Blumenthal Backs Tax-Saving Investment Accounts for Manufacturers

Senator says manufacturers could save pre-tax money and spend it on their businesses later at a lower tax rate, like a retirement account.

Allowing companies to channel profits back into their business through Manufacturers’ Reinvestment Accounts (MRAs) could help revive the nation’s manufacturing industry, according to U.S. Sen. Richard Blumenthal.

Blumenthal (D-CT) visited Air Handling Systems, a small manufacturing company in Woodbridge, Thursday to help develop a strategy for passing legislation for allowing the MRAs.

He and Air Handling Systems President Jamison Scott said MRAs are similar to IRAs, Individual Retirement Accounts, which allow people to save pre-tax income to create a retirement nest egg.

But instead of retirement, the MRAs provide businesses a special tax benefit that, according to Scott, would help small businesses compete with foreign competitors.

Manufacturers could save the money for up to seven years, then pay only 15 percent in taxes when they withdraw it to hire or train new employees, buy new machinery or expand their manufacturing operations.

"They pay half the tax they would otherwise," Blumenthal said.

"This is what 'Main Street' needs," said Scott.

So far, he said, much of the economic help from the federal government has benefited Wall Street and big corporations, but MRAs would benefit small manufacturers like his company.

Scott, who is a past president and board of directors member of the New Haven Manufacturer’s Association, said he first heard of MRAs from Hugh McCann, a Bridgeport businessman.

He helped McCann get U.S. Rep. Rosa DeLauro (D-CT) interested in the idea. She introduced a bill in the U.S. House of Representatives last summer but was unable to get it to the floor for a vote.

Blumenthal said he would introduce the bill in the Senate later this month and is optimistic about its prospects. He said passing the bill in the Senate would improve the prospects for passing DeLauro’s bill, even though Republicans control the House.

Blumenthal said it is really not a partisan issue and has much appeal to congressmen and senators from both side of the aisle. It doesn’t involve new spending, only tax cuts, he said.

He also hopes to get the support of national manufacturing associations, which would also help overcome any partisan inertia.

Scott and his father, David E. Scott, the company president, gave Blumenthal a tour of their operation. Air Handling Systems makes ductwork and noise mufflers for controlling dust and fumes in industrial facilities.

They said they previously got much of their business from companies that make wood shelves, cabinets and furniture. Lately they have sold their systems to the U.S. military, including the Navy submarine base in Groton, CT, and Army bases in Iraq and Afghanistan.

The family started the business in 1950 in Stratford, moved it for a time to Bridgeport, and relocated it 21 years ago to Woodbridge.

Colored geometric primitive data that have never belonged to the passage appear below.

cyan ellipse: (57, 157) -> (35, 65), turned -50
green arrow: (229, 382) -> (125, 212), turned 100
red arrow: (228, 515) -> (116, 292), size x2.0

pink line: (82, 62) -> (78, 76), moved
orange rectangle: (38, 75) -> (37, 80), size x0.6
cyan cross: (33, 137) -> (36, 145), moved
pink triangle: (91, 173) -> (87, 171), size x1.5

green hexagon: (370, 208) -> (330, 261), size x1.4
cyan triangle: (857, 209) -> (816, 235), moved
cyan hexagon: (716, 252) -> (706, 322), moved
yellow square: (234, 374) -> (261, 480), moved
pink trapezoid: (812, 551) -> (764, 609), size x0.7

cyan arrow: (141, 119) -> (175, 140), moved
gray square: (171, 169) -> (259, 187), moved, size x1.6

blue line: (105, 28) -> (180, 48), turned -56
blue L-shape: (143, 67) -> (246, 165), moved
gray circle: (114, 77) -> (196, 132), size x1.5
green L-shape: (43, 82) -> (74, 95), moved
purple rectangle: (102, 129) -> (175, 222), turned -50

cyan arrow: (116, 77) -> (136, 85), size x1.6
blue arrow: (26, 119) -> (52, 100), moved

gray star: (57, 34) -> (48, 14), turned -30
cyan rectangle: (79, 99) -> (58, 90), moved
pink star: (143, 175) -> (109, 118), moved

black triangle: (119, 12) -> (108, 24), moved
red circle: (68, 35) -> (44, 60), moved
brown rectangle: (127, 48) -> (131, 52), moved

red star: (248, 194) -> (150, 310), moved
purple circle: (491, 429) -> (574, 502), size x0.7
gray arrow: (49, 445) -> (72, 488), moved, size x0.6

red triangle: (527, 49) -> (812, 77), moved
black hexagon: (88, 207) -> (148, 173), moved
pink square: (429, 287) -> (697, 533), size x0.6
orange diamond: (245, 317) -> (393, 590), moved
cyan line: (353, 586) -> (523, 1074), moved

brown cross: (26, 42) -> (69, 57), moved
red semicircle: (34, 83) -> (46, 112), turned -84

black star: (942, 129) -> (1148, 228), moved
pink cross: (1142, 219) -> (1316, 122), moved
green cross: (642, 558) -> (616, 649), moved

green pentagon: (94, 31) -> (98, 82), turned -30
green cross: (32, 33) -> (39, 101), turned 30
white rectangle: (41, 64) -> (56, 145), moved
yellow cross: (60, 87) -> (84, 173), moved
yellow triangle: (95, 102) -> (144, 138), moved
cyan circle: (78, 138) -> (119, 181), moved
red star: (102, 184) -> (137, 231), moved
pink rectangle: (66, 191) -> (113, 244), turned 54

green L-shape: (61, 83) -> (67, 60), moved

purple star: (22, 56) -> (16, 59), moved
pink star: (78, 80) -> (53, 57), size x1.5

Most of its employees have been with the company for decades.

Scott told Blumenthal that the recession that started in 2007 hit the company hard.

"We cut expenses. We cut everything we could," he said.

Unfortunately, he added, they ended up having to layoff employees.

But Air Handling Systems has recently found customers in South America and Asia. As it expanded its sales into foreign trade, Scott told the senator the company has encountered problems it never had to deal with before, such as China’s currency manipulation that artificially keeps Chinese goods less expensive than American goods.

That is why his company and other small manufacturers need the tax break they would get from the MRAs.

"They need that competitive advantage that other countries give their companies," Blumenthal said.

Robert Chambers June 03, 2011 at 12:37 PM
Blumenthal, doesn't get it. Companies and individuals don't need tax breaks, they need the state to keep its fiscal house in order and keep it there. Don't spend more than you bring in for taxes and don't raise taxes to pay for out of control spending. That's why companies are pulling up their roots and going to more friendly states. Pretty soon all that's going to be left here are state workers, government and their entourage and a few wealthy fortune 500 types in lower Fairfield county to pay for it. How long do you think they will stick around when they are the only ones paying the bills?
Rusty Nail2 June 03, 2011 at 12:50 PM
Most small manufacturing entities are S Corporations and thus have to pay taxes on profits at the individual rates. This is wrong as most small business owners do not remove the profits from the company but invest them back into the business. So, this bill has some merit but saving money for seven years to get the benefit is way to long. If a company puts the money in the account and wants to invest it the following year then they should get the tax benefit on the withdrawal. How is waiting for seven years to get the benefit going to generate any jobs right away? It should also not be for only capital investment but any investment that could drive business such as marketing programs or changes in distribution. Also, the tax rate should be zero not 15% if run through this account. The fact that we have to even do this tells you our entire tax code is destroying the business climate. The state tax code is no better.